- _Problem requirements_
Can you copy the data line for line, starting at its first line and ending at the line that contains "Enti e Fondazioni", with both of those lines included?

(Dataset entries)
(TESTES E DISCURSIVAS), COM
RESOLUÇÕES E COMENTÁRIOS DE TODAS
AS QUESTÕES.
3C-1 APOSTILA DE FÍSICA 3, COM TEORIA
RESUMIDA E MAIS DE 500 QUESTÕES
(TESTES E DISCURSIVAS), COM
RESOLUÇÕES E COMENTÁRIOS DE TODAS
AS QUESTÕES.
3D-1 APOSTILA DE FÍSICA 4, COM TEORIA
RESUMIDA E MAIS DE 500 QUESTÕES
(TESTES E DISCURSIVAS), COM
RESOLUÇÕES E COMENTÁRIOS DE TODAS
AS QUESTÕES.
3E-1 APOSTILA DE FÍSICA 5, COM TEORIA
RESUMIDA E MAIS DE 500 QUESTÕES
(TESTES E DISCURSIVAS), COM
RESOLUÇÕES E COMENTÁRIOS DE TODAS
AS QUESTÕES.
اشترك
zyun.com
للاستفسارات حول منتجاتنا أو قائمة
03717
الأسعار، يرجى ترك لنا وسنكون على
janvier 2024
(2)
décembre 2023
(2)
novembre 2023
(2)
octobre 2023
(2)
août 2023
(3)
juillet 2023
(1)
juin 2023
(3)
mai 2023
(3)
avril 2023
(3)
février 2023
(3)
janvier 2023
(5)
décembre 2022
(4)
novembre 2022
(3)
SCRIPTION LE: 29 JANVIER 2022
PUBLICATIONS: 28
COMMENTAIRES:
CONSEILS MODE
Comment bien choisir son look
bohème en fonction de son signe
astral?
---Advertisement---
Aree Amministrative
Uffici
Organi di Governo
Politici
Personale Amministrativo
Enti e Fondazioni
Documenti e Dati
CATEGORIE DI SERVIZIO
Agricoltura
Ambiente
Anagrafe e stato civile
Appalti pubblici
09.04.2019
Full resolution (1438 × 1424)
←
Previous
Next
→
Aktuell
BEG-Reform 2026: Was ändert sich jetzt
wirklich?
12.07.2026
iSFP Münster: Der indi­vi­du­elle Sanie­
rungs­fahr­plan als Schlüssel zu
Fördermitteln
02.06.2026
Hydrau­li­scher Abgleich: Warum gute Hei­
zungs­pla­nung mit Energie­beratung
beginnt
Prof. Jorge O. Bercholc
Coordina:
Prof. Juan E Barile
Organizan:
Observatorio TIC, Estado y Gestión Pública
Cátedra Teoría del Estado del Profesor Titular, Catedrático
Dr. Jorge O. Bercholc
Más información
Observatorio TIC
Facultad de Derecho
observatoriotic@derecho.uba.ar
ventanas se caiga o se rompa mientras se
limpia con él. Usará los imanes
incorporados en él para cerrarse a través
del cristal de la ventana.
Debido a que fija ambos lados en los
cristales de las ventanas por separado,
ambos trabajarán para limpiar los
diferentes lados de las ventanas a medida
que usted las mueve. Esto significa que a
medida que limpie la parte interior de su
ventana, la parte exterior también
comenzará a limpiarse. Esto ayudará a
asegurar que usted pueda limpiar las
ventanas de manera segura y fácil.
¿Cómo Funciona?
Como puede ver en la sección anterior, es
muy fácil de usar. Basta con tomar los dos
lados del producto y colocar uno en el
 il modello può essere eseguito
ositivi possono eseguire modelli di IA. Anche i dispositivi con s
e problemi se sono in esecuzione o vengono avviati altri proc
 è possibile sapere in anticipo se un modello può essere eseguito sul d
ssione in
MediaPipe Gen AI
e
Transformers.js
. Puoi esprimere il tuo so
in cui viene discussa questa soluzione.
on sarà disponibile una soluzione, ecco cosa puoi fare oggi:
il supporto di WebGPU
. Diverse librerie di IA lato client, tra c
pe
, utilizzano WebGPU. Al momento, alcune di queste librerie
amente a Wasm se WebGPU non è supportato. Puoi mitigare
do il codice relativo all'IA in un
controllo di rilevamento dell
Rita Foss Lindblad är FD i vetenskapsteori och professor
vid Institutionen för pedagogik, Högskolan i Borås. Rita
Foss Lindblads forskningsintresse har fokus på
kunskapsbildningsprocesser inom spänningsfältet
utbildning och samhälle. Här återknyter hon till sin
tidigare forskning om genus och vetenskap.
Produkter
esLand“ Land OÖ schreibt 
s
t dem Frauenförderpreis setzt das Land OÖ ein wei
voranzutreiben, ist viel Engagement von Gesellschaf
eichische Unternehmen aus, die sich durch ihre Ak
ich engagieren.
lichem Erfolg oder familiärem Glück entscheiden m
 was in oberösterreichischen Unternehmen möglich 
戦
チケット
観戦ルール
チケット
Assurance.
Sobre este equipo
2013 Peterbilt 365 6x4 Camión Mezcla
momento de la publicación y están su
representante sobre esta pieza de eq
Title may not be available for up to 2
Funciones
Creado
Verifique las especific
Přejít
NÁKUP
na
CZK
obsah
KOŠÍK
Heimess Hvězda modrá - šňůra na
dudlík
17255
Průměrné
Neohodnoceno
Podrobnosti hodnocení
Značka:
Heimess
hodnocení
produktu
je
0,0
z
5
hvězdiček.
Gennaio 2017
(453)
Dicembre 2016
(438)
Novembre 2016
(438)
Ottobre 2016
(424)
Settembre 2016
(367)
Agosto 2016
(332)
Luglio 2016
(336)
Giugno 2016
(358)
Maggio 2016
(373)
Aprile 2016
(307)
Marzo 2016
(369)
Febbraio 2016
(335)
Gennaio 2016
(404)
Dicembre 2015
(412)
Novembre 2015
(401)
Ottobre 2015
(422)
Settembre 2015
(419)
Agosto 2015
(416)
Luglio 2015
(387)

- _Solution to this problem_
(TESTES E DISCURSIVAS), COM
RESOLUÇÕES E COMENTÁRIOS DE TODAS
AS QUESTÕES.
3C-1 APOSTILA DE FÍSICA 3, COM TEORIA
RESUMIDA E MAIS DE 500 QUESTÕES
(TESTES E DISCURSIVAS), COM
RESOLUÇÕES E COMENTÁRIOS DE TODAS
AS QUESTÕES.
3D-1 APOSTILA DE FÍSICA 4, COM TEORIA
RESUMIDA E MAIS DE 500 QUESTÕES
(TESTES E DISCURSIVAS), COM
RESOLUÇÕES E COMENTÁRIOS DE TODAS
AS QUESTÕES.
3E-1 APOSTILA DE FÍSICA 5, COM TEORIA
RESUMIDA E MAIS DE 500 QUESTÕES
(TESTES E DISCURSIVAS), COM
RESOLUÇÕES E COMENTÁRIOS DE TODAS
AS QUESTÕES.
اشترك
zyun.com
للاستفسارات حول منتجاتنا أو قائمة
03717
الأسعار، يرجى ترك لنا وسنكون على
janvier 2024
(2)
décembre 2023
(2)
novembre 2023
(2)
octobre 2023
(2)
août 2023
(3)
juillet 2023
(1)
juin 2023
(3)
mai 2023
(3)
avril 2023
(3)
février 2023
(3)
janvier 2023
(5)
décembre 2022
(4)
novembre 2022
(3)
SCRIPTION LE: 29 JANVIER 2022
PUBLICATIONS: 28
COMMENTAIRES:
CONSEILS MODE
Comment bien choisir son look
bohème en fonction de son signe
astral?
---Advertisement---
Aree Amministrative
Uffici
Organi di Governo
Politici
Personale Amministrativo
Enti e Fondazioni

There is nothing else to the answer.